**LESETEXT**:
---

Beispielsweise beziehen sich Mailath/Morris/Postlewaite (2017) auf leeres Gerede bei ihrer Annäherung an das faszinierende Phänomen der Autorität (siehe auch Zambrano 1999; Akerlof 2017).
Im aktuellen Kontext bleibe ich bei der Mainstream-Annahme, dass Äußerungen während eines Spiels die Auszahlungen nicht beeinflussen, sondern lediglich Handlungsabsichten signalisieren. Es gibt jedoch Literatur, die darauf hinweist, dass solche Äußerungen beim Adressaten Erwartungen erzeugen können, die letztlich reale Handlungsauswirkungen haben (siehe z. B. Charness und Dufwenberg 2006; Ellingsen et al. 2010). Auch kann es sich bei solchen Äußerungen um Versprechen handeln, und Versuche haben gezeigt, dass Menschen ihre Versprechen ungern brechen, selbst wenn es ihnen relativ egal ist, ob anderen Menschen ihre Zusagen einhalten (Vanberg 2008). Insofern könnte das Verhalten des Gesetzgebers durchaus durch seine eigenen Gesetze beeinflusst werden. In Kap. 7 bespreche ich, wie einige solcher ‚Verhaltenselemente‘ in der ökonomischen Analyse des Rechts berücksichtigt werden sollten.

---

**BEREITGESTELLTE DATEN**:
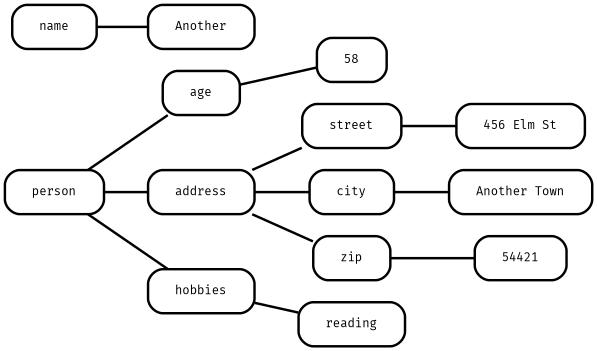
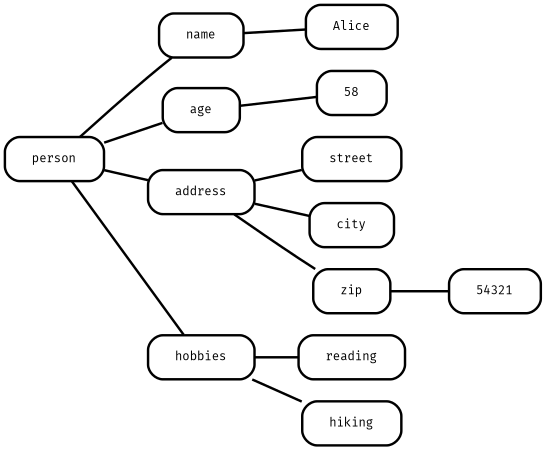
  digraph {
    rankdir=LR
    node [fillcolor="#fafafa" fontname="Fira Mono" fontsize=10 margin="0.3,0.1" penwidth=2.0 shape=box style=rounded]
    edge [arrowhead=none penwidth=2.0]
    n1 [label=person]
    n2 [label=name]
    n3 [label=age]
    n4 [label=address]
    n5 [label=hobbies]
-   n6 [label=Another]
+   n6 [label=Alice]
    n7 [label=58]
    n8 [label=street]
    n9 [label=city]
    n10 [label=zip]
    n11 [label=reading]
-   n13 [label="456 Elm St"]
-   n14 [label="Another Town"]
-   n15 [label=54421]
+   n12 [label=hiking]
+   n15 [label=54321]
+   n1 -> n2
    n1 -> n3
    n1 -> n4
    n1 -> n5
    n2 -> n6
    n3 -> n7
    n4 -> n8
    n4 -> n9
    n4 -> n10
    n5 -> n11
-   n8 -> n13
-   n9 -> n14
+   n5 -> n12
    n10 -> n15
  }
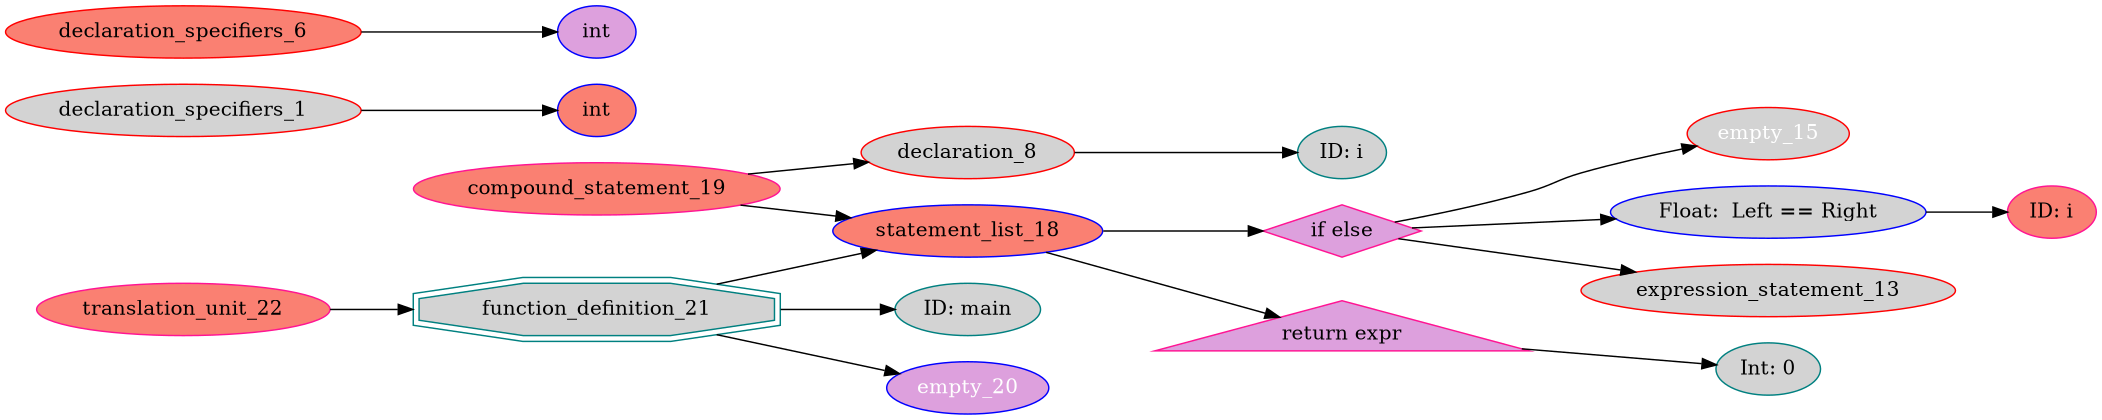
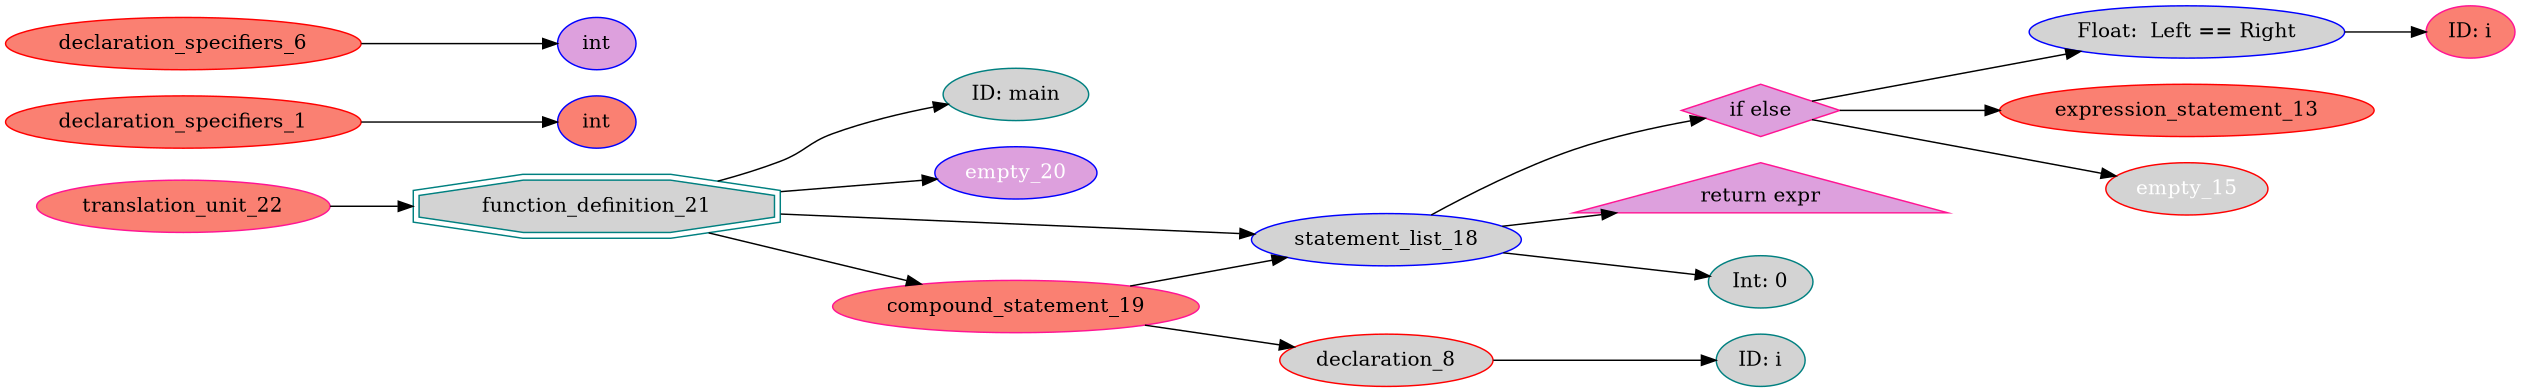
  digraph {
    rankdir=LR
    node [color=blue fillcolor=lightgrey style=filled]
    function_definition_21 [color=teal shape=doubleoctagon]
    n2 [color=teal label="ID: main"]
    empty_20 [fillcolor=plum fontcolor=white]
    compound_statement_19 [color=deeppink fillcolor=salmon]
-   statement_list_18 [fillcolor=salmon]
+   statement_list_18
    translation_unit_22 [color=deeppink fillcolor=salmon]
-   n7 [color=red label=declaration_specifiers_1]
+   n7 [color=red fillcolor=salmon label=declaration_specifiers_1]
    n8 [fillcolor=salmon label=int]
    n9 [color=red label=declaration_8]
    n10 [color=teal label="ID: i"]
    n11 [color=deeppink fillcolor=plum label="if else" shape=diamond]
    n12 [color=deeppink fillcolor=plum label="return expr" shape=triangle]
    n13 [color=red fillcolor=salmon label=declaration_specifiers_6]
    n14 [fillcolor=plum label=int]
    n15 [label="Float:  Left == Right"]
-   expression_statement_13 [color=red]
+   expression_statement_13 [color=red fillcolor=salmon]
    empty_15 [color=red fontcolor=white]
    n18 [color=teal label="Int: 0"]
    n19 [color=deeppink fillcolor=salmon label="ID: i"]
    function_definition_21 -> n2
    function_definition_21 -> empty_20
+   function_definition_21 -> compound_statement_19
    function_definition_21 -> statement_list_18
    compound_statement_19 -> statement_list_18
    compound_statement_19 -> n9
    statement_list_18 -> n11
    statement_list_18 -> n12
    translation_unit_22 -> function_definition_21
    n7 -> n8
    n9 -> n10
    n11 -> n15
    n11 -> expression_statement_13
    n11 -> empty_15
-   n12 -> n18
+   statement_list_18 -> n18
    n13 -> n14
    n15 -> n19
  }
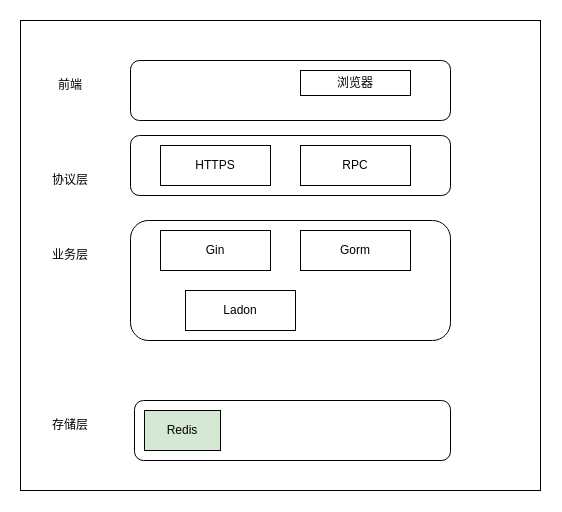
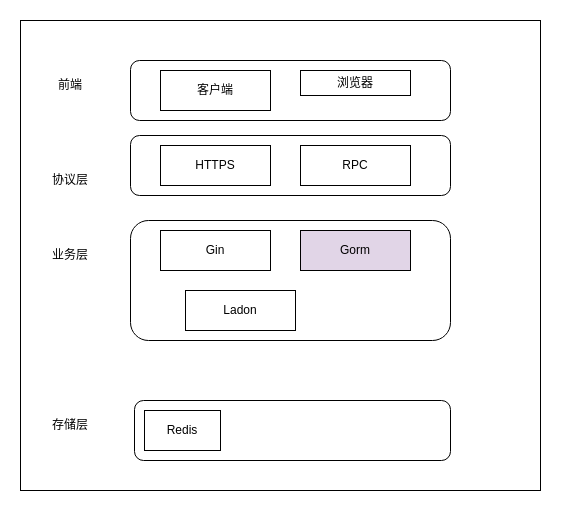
  <mxCell id="0" />
  <mxCell id="1" parent="0" />
  <mxCell id="2" value="&lt;p&gt;&lt;br&gt;&lt;/p&gt;" style="rounded=0;whiteSpace=wrap;html=1;" vertex="1" parent="1"><mxGeometry x="20" y="20" width="520" height="470" as="geometry" /></mxCell>
  <mxCell id="3" value="" style="rounded=1;whiteSpace=wrap;html=1;" vertex="1" parent="1"><mxGeometry x="130" y="60" width="320" height="60" as="geometry" /></mxCell>
  <mxCell id="4" value="" style="rounded=1;whiteSpace=wrap;html=1;" vertex="1" parent="1"><mxGeometry x="130" y="220" width="320" height="120" as="geometry" /></mxCell>
  <mxCell id="5" value="" style="rounded=1;whiteSpace=wrap;html=1;" vertex="1" parent="1"><mxGeometry x="130" y="135" width="320" height="60" as="geometry" /></mxCell>
+ <mxCell id="6" value="客户端" style="rounded=0;whiteSpace=wrap;html=1;" vertex="1" parent="1"><mxGeometry x="160" y="70" width="110" height="40" as="geometry" /></mxCell>
  <mxCell id="7" value="浏览器" style="rounded=0;whiteSpace=wrap;html=1;" vertex="1" parent="1"><mxGeometry x="300" y="70" width="110" height="25" as="geometry" /></mxCell>
  <mxCell id="8" value="前端" style="text;html=1;strokeColor=none;fillColor=none;align=center;verticalAlign=middle;whiteSpace=wrap;rounded=0;" vertex="1" parent="1"><mxGeometry x="40" y="70" width="60" height="30" as="geometry" /></mxCell>
  <mxCell id="9" value="协议层" style="text;html=1;strokeColor=none;fillColor=none;align=center;verticalAlign=middle;whiteSpace=wrap;rounded=0;" vertex="1" parent="1"><mxGeometry x="40" y="165" width="60" height="30" as="geometry" /></mxCell>
  <mxCell id="10" value="HTTPS" style="rounded=0;whiteSpace=wrap;html=1;" vertex="1" parent="1"><mxGeometry x="160" y="145" width="110" height="40" as="geometry" /></mxCell>
  <mxCell id="11" value="RPC" style="rounded=0;whiteSpace=wrap;html=1;" vertex="1" parent="1"><mxGeometry x="300" y="145" width="110" height="40" as="geometry" /></mxCell>
  <mxCell id="12" value="Gin" style="rounded=0;whiteSpace=wrap;html=1;" vertex="1" parent="1"><mxGeometry x="160" y="230" width="110" height="40" as="geometry" /></mxCell>
  <mxCell id="13" value="业务层" style="text;html=1;strokeColor=none;fillColor=none;align=center;verticalAlign=middle;whiteSpace=wrap;rounded=0;" vertex="1" parent="1"><mxGeometry x="40" y="240" width="60" height="30" as="geometry" /></mxCell>
  <mxCell id="14" value="" style="rounded=1;whiteSpace=wrap;html=1;" vertex="1" parent="1"><mxGeometry x="134" y="400" width="316" height="60" as="geometry" /></mxCell>
  <mxCell id="15" value="存储层" style="text;html=1;strokeColor=none;fillColor=none;align=center;verticalAlign=middle;whiteSpace=wrap;rounded=0;" vertex="1" parent="1"><mxGeometry x="35" y="410" width="70" height="30" as="geometry" /></mxCell>
- <mxCell id="16" value="Redis" style="rounded=0;whiteSpace=wrap;html=1;fillColor=#d5e8d4;" vertex="1" parent="1"><mxGeometry x="144" y="410" width="76" height="40" as="geometry" /></mxCell>
- <mxCell id="17" value="Gorm" style="rounded=0;whiteSpace=wrap;html=1;" vertex="1" parent="1"><mxGeometry x="300" y="230" width="110" height="40" as="geometry" /></mxCell>
+ <mxCell id="16" value="Redis" style="rounded=0;whiteSpace=wrap;html=1;" vertex="1" parent="1"><mxGeometry x="144" y="410" width="76" height="40" as="geometry" /></mxCell>
+ <mxCell id="17" value="Gorm" style="rounded=0;whiteSpace=wrap;html=1;fillColor=#e1d5e7;" vertex="1" parent="1"><mxGeometry x="300" y="230" width="110" height="40" as="geometry" /></mxCell>
  <mxCell id="18" value="Ladon" style="rounded=0;whiteSpace=wrap;html=1;" vertex="1" parent="1"><mxGeometry x="185" y="290" width="110" height="40" as="geometry" /></mxCell>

---

**AUFGABEN**:
1. Aktualisiere den Abschnitt des Lesetextes, der mit den Worten „Im aktuellen Kontext“ beginnt und mit „berücksichtigt werden sollten.“ endet, und ersetze darin „Äußerungen“ durch „Mitteilungen“.
2. Nenne das Kapitel, in dem laut Lesetext besprochen wird, wie ‚Verhaltenselemente‘ in der ökonomischen Analyse des Rechts berücksichtigt werden sollten.

**LÖSUNGEN**:
1.
Im aktuellen Kontext bleibe ich bei der Mainstream-Annahme, dass Mitteilungen während eines Spiels die Auszahlungen nicht beeinflussen, sondern lediglich Handlungsabsichten signalisieren. Es gibt jedoch Literatur, die darauf hinweist, dass solche Mitteilungen beim Adressaten Erwartungen erzeugen können, die letztlich reale Handlungsauswirkungen haben (siehe z. B. Charness und Dufwenberg 2006; Ellingsen et al. 2010). Auch kann es sich bei solchen Mitteilungen um Versprechen handeln, und Versuche haben gezeigt, dass Menschen ihre Versprechen ungern brechen, selbst wenn es ihnen relativ egal ist, ob anderen Menschen ihre Zusagen einhalten (Vanberg 2008). Insofern könnte das Verhalten des Gesetzgebers durchaus durch seine eigenen Gesetze beeinflusst werden. In Kap. 7 bespreche ich, wie einige solcher ‚Verhaltenselemente‘ in der ökonomischen Analyse des Rechts berücksichtigt werden sollten.

2. Kapitel 7.